_Exercise brief_
In this exercise, return only the lines that run from the line with "text_box [862, 160, 1457, 474]" to the end of the entries below, both included. Pictures are not copied.

_Data provided_

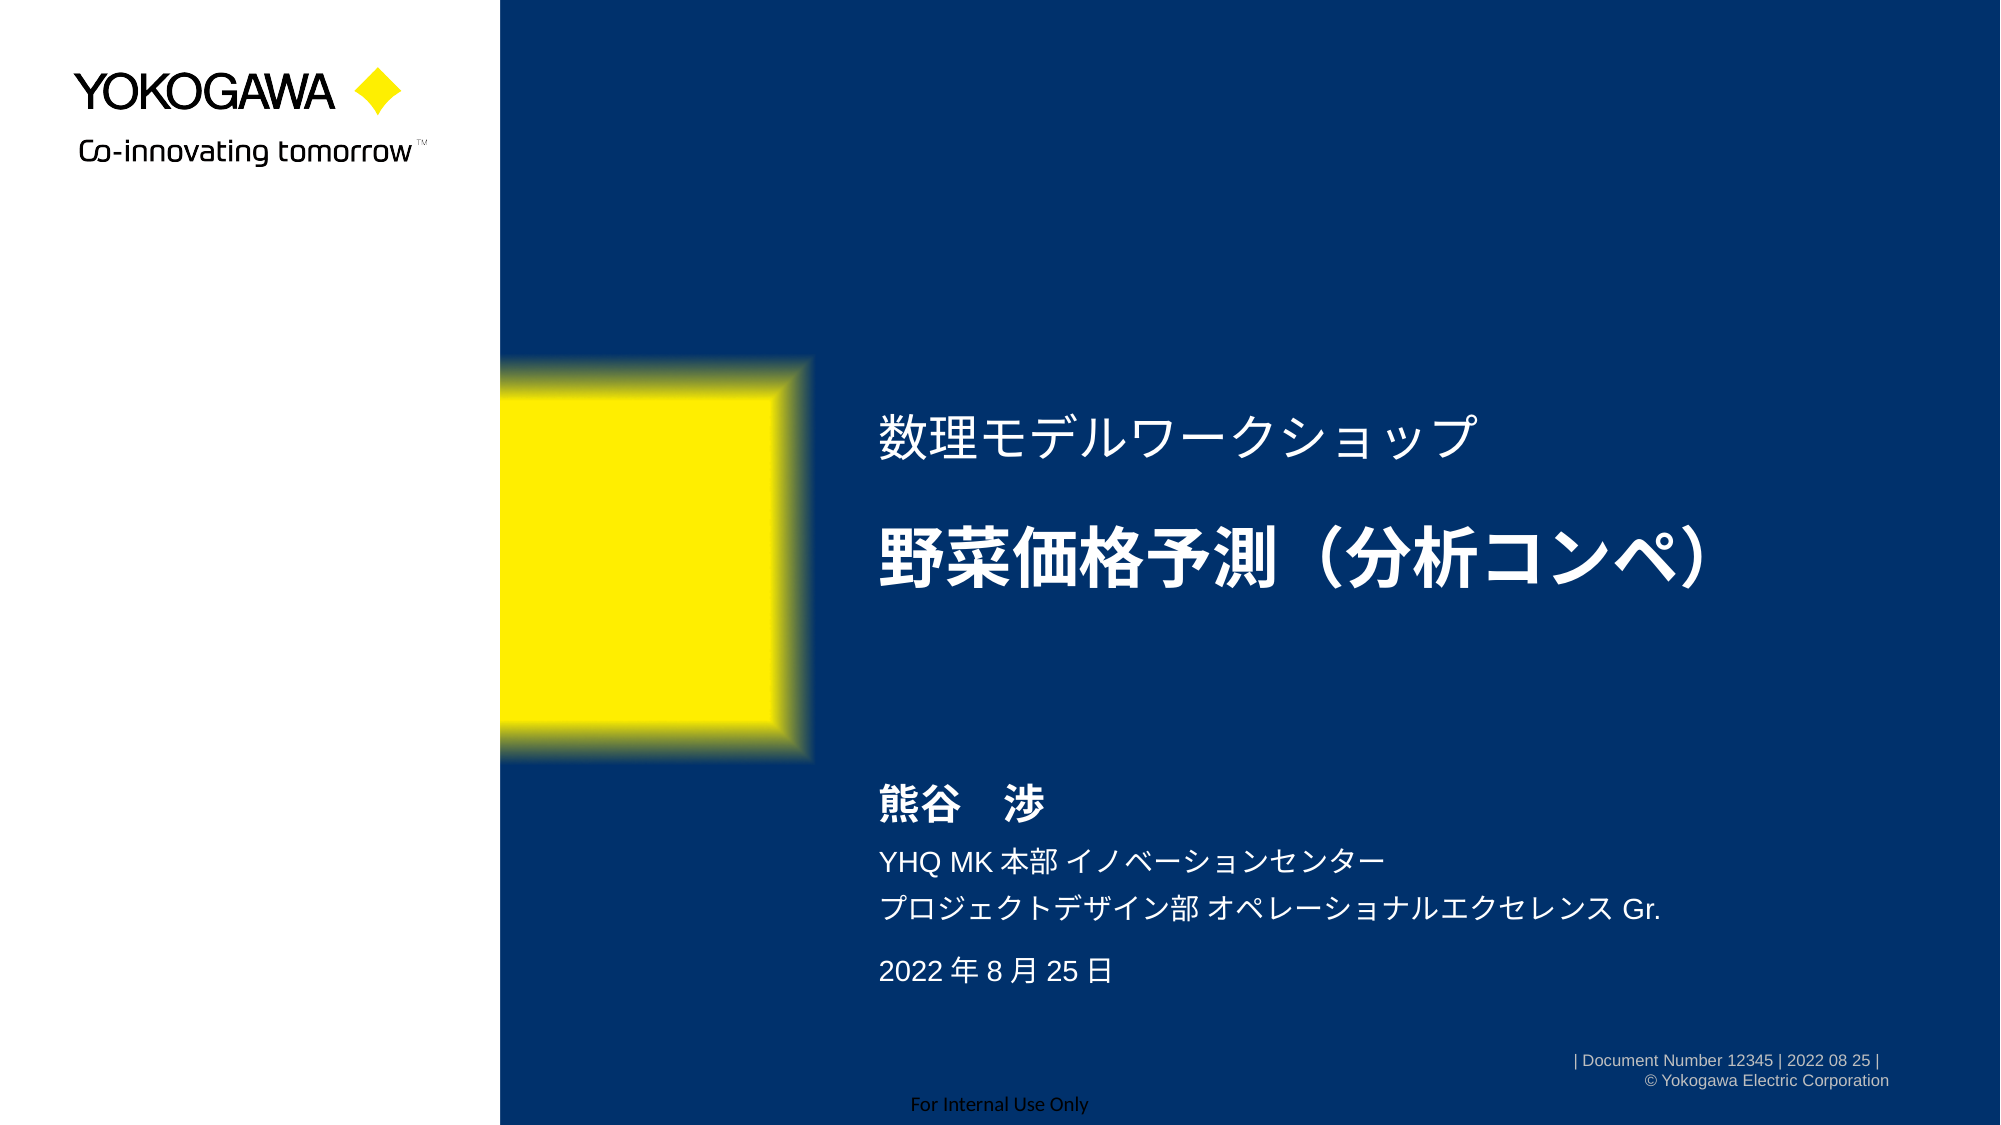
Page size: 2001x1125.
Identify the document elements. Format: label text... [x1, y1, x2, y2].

list 熊谷 渉 [863, 768, 1735, 835]
list YHQ MK本部 イノベーションセンター プロジェクトデザイン部 オペレーショナルエクセレンスGr. [863, 835, 1735, 939]
picture [500, 288, 882, 832]
list 2022年8月25日 [863, 949, 1498, 994]
title 野菜価格予測（分析コンペ） [863, 416, 1932, 707]
text_box 数理モデルワークショップ [863, 405, 1731, 473]
picture [73, 67, 427, 167]
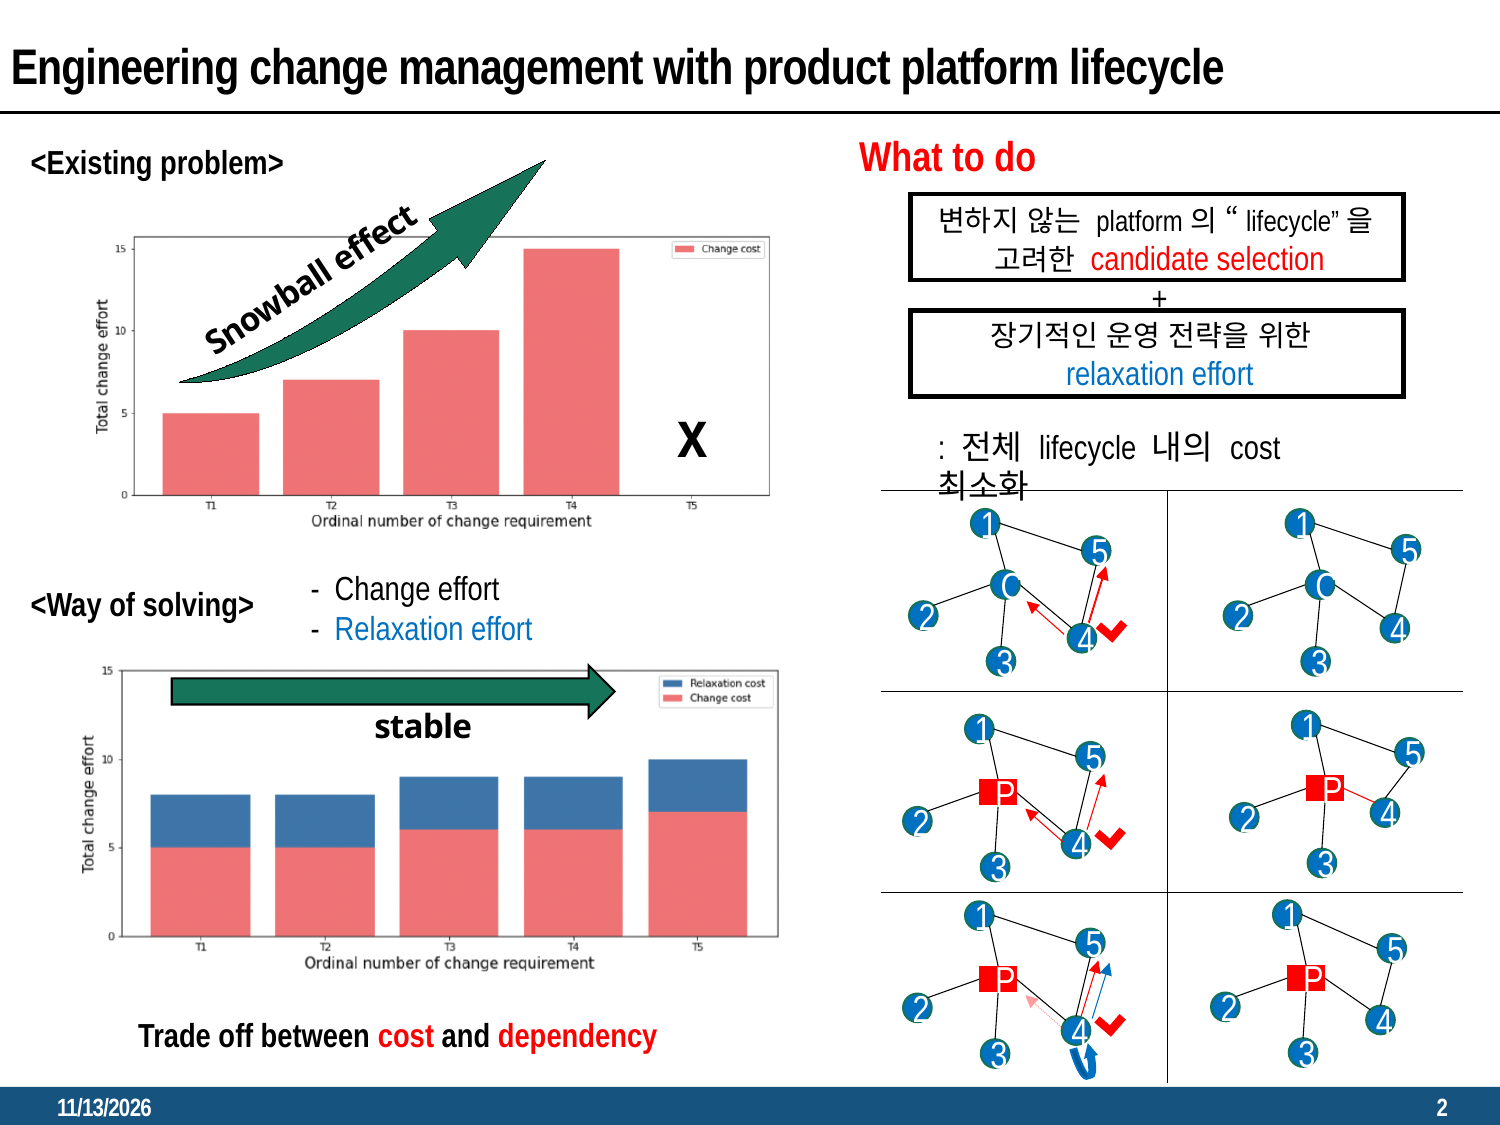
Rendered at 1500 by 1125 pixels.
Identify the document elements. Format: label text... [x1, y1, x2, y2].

slide_number 2 [1125, 1086, 1464, 1125]
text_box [862, 160, 1457, 474]
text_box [171, 665, 615, 746]
text_box Engineering change management with product platform lifecycle [0, 16, 1500, 111]
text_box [161, 224, 581, 337]
text_box What to do [844, 122, 1500, 238]
text_box <Existing problem> [15, 133, 324, 189]
text_box - Change effort - Relaxation effort [295, 559, 880, 655]
slide_number 2022. 12. 13. [42, 1086, 380, 1125]
picture [77, 661, 789, 978]
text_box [880, 489, 1464, 1083]
text_box Trade off between cost and dependency [123, 1007, 771, 1062]
text_box <Way of solving> [15, 576, 324, 631]
picture [91, 228, 776, 539]
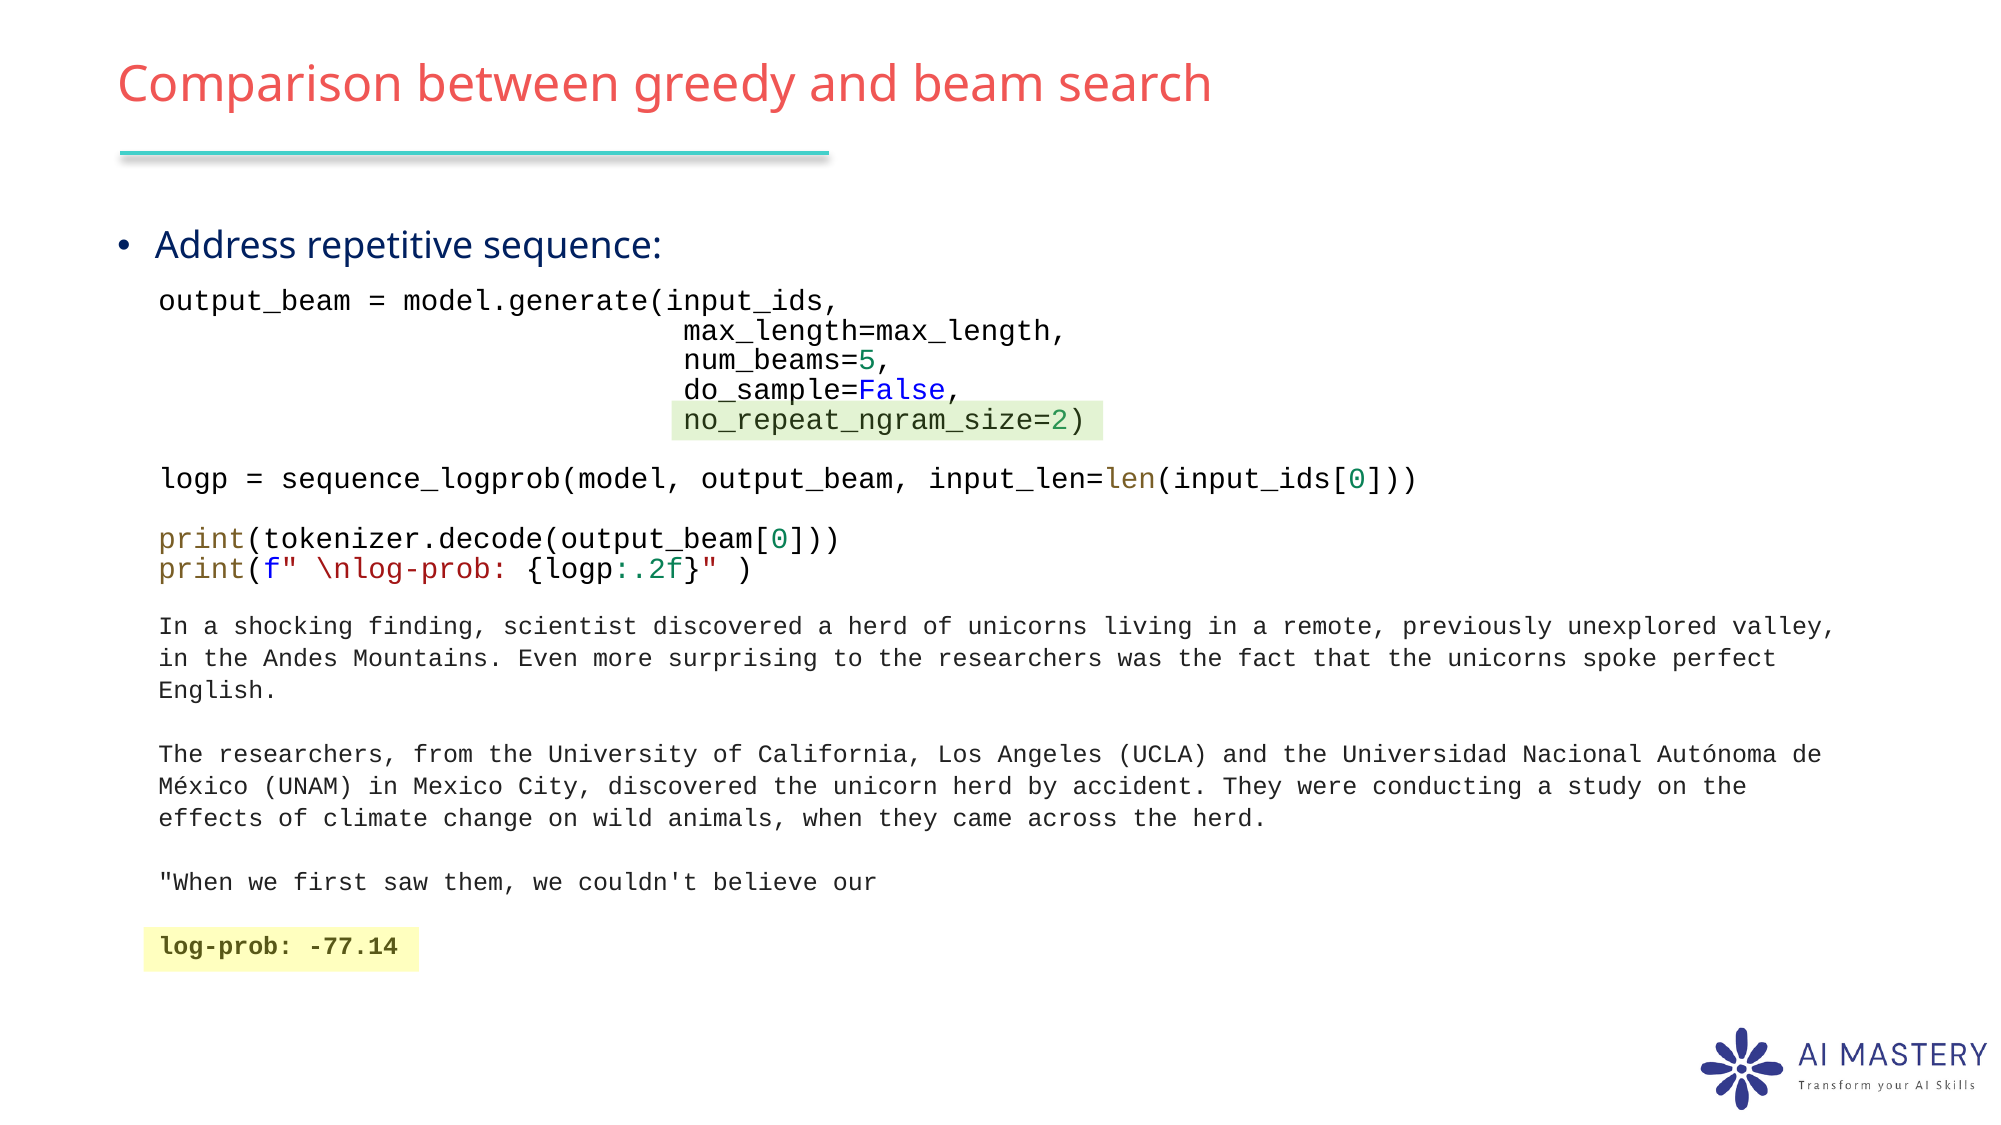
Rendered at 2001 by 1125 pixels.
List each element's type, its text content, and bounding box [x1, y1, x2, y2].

text_box [142, 926, 420, 973]
text_box [670, 400, 1104, 441]
picture [1687, 1013, 2000, 1125]
title Comparison between greedy and beam search [102, 0, 1828, 195]
list Address repetitive sequence: [102, 218, 1781, 1098]
text_box In a shocking finding, scientist discovered a herd of unicorns living in a remote, previously unexplored valley, in the Andes Mountains. Even more surprising to the researchers was the fact that the unicorns spoke perfect English. The researchers, from the University of California, Los Angeles (UCLA) and the Universidad Nacional Autónoma de México (UNAM) in Mexico City, discovered the unicorn herd by accident. They were conducting a study on the effects of climate change on wild animals, when they came across the herd. "When we first saw them, we couldn't believe our log-prob: -77.14 [143, 600, 1869, 968]
text_box output_beam = model.generate(input_ids, max_length=max_length, num_beams=5, do_sample=False, no_repeat_ngram_size=2) logp = sequence_logprob(model, output_beam, input_len=len(input_ids[0])) print(tokenizer.decode(output_beam[0])) print(f" \nlog-prob: {logp:.2f}" ) [143, 279, 1610, 592]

_Response below_
text_box [862, 160, 1457, 474]
text_box [171, 665, 615, 746]
text_box Engineering change management with product platform lifecycle [0, 16, 1500, 111]
text_box [161, 224, 581, 337]
text_box What to do [844, 122, 1500, 238]
text_box <Existing problem> [15, 133, 324, 189]
text_box - Change effort - Relaxation effort [295, 559, 880, 655]
slide_number 2022. 12. 13. [42, 1086, 380, 1125]
picture [77, 661, 789, 978]
text_box [880, 489, 1464, 1083]
text_box Trade off between cost and dependency [123, 1007, 771, 1062]
text_box <Way of solving> [15, 576, 324, 631]
picture [91, 228, 776, 539]
Rendered at 2001 by 1125 pixels.
List each element's type, its text content, and bounding box [x1, y1, x2, y2].

text_box [142, 926, 420, 973]
text_box [670, 400, 1104, 441]
picture [1687, 1013, 2000, 1125]
title Comparison between greedy and beam search [102, 0, 1828, 195]
list Address repetitive sequence: [102, 218, 1781, 1098]
text_box In a shocking finding, scientist discovered a herd of unicorns living in a remote, previously unexplored valley, in the Andes Mountains. Even more surprising to the researchers was the fact that the unicorns spoke perfect English. The researchers, from the University of California, Los Angeles (UCLA) and the Universidad Nacional Autónoma de México (UNAM) in Mexico City, discovered the unicorn herd by accident. They were conducting a study on the effects of climate change on wild animals, when they came across the herd. "When we first saw them, we couldn't believe our log-prob: -77.14 [143, 600, 1869, 968]
text_box output_beam = model.generate(input_ids, max_length=max_length, num_beams=5, do_sample=False, no_repeat_ngram_size=2) logp = sequence_logprob(model, output_beam, input_len=len(input_ids[0])) print(tokenizer.decode(output_beam[0])) print(f" \nlog-prob: {logp:.2f}" ) [143, 279, 1610, 592]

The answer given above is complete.